To be honest, I had not heard about the crowd-funded creative project that has several Nashville connections until I read Michael Hyatt’s post this morning about the “Save Blue Like Jazz” project. Currently, the project is ranked as the #1 all-time most successful project listed on Kickstarter.com, the site reflecting the type of internet-based “crowd-funding” I’m referring to in this post.* By comparison, it has over $300,000 in pledges (the crowd-funding stops at midnight tonight) — that’s $100,000 more than the funds raised by the highly-publicized diaspora project.
For those who don’t know, Michael is the CEO of Nashville-based Thomas Nelson, the 600-employee, 200-year-old Christian book publishing company that is constantly embracing new media into its way of doing business and creating products.
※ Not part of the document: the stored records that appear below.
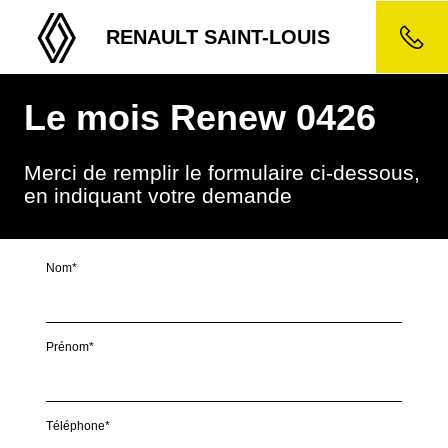
RENAULT SAINT-LOUIS
Le mois Renew 0426
Merci de remplir le formulaire ci-dessous,
en indiquant votre demande
Nom*
Prénom*
Téléphone*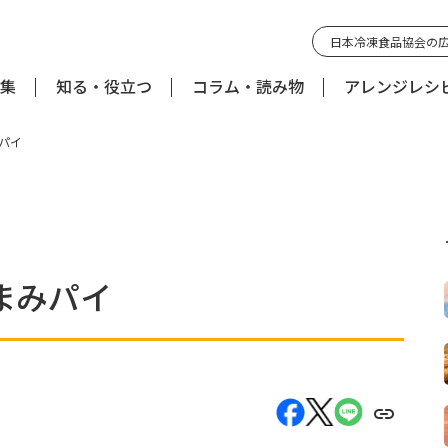
日本冷凍食品協会の
集
知る・役立つ
コラム・読み物
アレンジレシ
パイ
まみパイ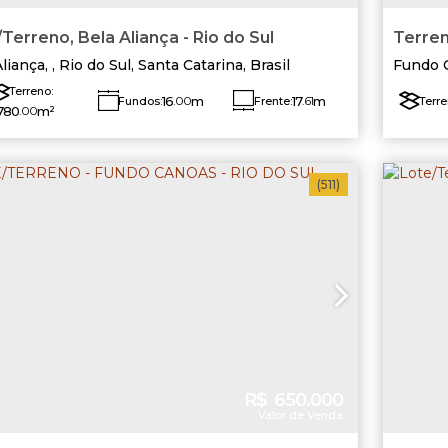
Terreno, Bela Aliança - Rio do Sul
Terren
- Rio 
Aliança
,
Rio do Sul
,
Santa Catarina
,
Brasil
Fundo 
Terreno:
16
.00
m
17
.61
m
Fundos:
Frente:
Terre
780
.00
m²
Lado Direito:
Lado Esquerdo:
La
44
.40
m
36
.93
m
6
(511)
R$
650.000
Valor de Venda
Hyatt, perhaps more than any CEO of any large corporation I’m familiar with, has demonstrated the marketing and business potential of personally embracing (note: not turning over to the PR folks or IT) the tools — and, more importantly, the ethos — of social media).
His post this morning, however, is about a project that was not conceived in the hallways of Thomas Nelson. However, it’s about how some fans of an author, Donald Miller, and how much they didn’t want Don and some of his friends to give up on their plans to create a film based on his 2003 book Thomas Nelson published, Blue Like Jazz: Nonreligious Thoughts on Christian Spirituality.
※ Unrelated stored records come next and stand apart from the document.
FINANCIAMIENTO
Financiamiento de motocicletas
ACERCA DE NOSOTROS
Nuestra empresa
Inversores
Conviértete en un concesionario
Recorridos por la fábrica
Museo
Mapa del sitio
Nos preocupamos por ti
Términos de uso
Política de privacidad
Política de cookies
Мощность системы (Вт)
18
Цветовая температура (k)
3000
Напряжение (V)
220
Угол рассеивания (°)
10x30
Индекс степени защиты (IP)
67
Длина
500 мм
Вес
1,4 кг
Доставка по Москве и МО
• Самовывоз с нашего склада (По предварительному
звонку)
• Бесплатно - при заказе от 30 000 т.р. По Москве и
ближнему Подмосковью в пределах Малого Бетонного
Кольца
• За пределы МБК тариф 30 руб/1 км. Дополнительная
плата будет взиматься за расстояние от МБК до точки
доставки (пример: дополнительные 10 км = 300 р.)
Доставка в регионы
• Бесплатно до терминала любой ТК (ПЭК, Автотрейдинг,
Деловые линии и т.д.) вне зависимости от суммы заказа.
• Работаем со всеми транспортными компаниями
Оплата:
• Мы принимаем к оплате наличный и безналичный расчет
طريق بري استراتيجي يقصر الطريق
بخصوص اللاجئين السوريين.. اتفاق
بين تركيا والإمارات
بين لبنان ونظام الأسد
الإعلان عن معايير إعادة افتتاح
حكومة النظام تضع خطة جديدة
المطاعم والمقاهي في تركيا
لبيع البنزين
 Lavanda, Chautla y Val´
[Bonus Nashville connection: One of those friends, I learned after a few clicks, is the film's director Steve Taylor, a Nashvillian.]
Quote from Michael Hyatt’s post:
“Two guys from Franklin, Tennessee, Zach Prichard and Jonathan Fraizer, refused to let the movie go. (Note: Miller has blogged on September 16 that the project was dead.) They weren’t investors. They hadn’t even met Don. They were just fans of the book and wanted to see the movie made.
So they got creative.
After a little research, they discovered that that movie could still move forward if they could raise at least $125,000 before October 25. After that, the actors, production crews, and equipment would have to be released for other projects.
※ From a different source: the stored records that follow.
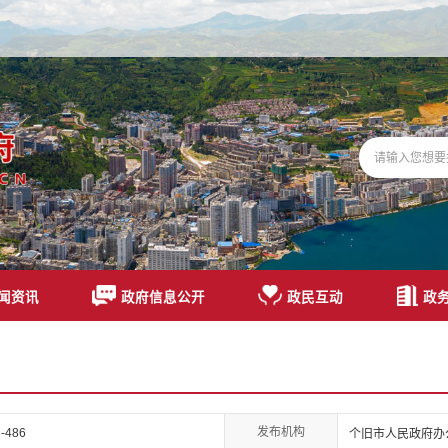
闻资讯
政府信息公开
政民互动
政
发布机构
-486
个旧市人民政府办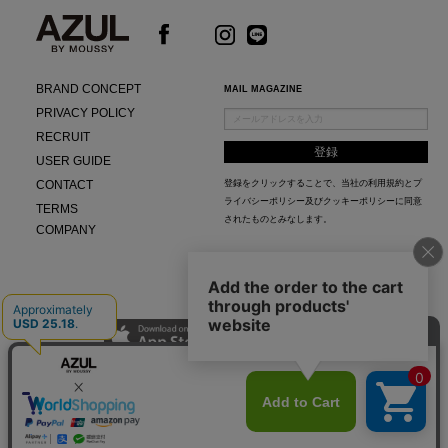
BRAND CONCEPT
MAIL MAGAZINE
PRIVACY POLICY
RECRUIT
USER GUIDE
CONTACT
登録をクリックすることで、当社の
利用規約
と
プ
ライバシーポリシー及びクッキーポリシー
に同意
TERMS
されたものとみなします。
COMPANY
AZUL APP
最新ニュースやスタイリング紹介までAZUL BY MOUSSYのお得な情報がいち早くチェック
できる公式アプリ。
They got busy and created a Web site called Save Blue Like Jazz. They used a funding platform for creative projects called Kickstarter. It allows individuals to pledge money toward a project in whatever amount they want. If all the money gets pledged, the project gets funded and moves forward. If it doesn’t, the would-be donors get their money back.
Zach and Jonathan launched their Web site on October 1st. They included the video embedded above. It quickly went viral. People used blogs, Twitter, and Facebook to get the word out. It took on a life of its own. By October 10th, they had raised $125,000.”
[Read the entire post.]
*Kickstarter.com is narrowly focused on creative projects like “a new line for a fashion label, recording a new album, building a game. Projects that are specific and finite.” In other words, it’s not a site for non-profit fund-raising or soliciting money for a startup. To me, the site seems like a natural spot for many Nashville-based creative-types to seek funding for a project. Indeed, it is.”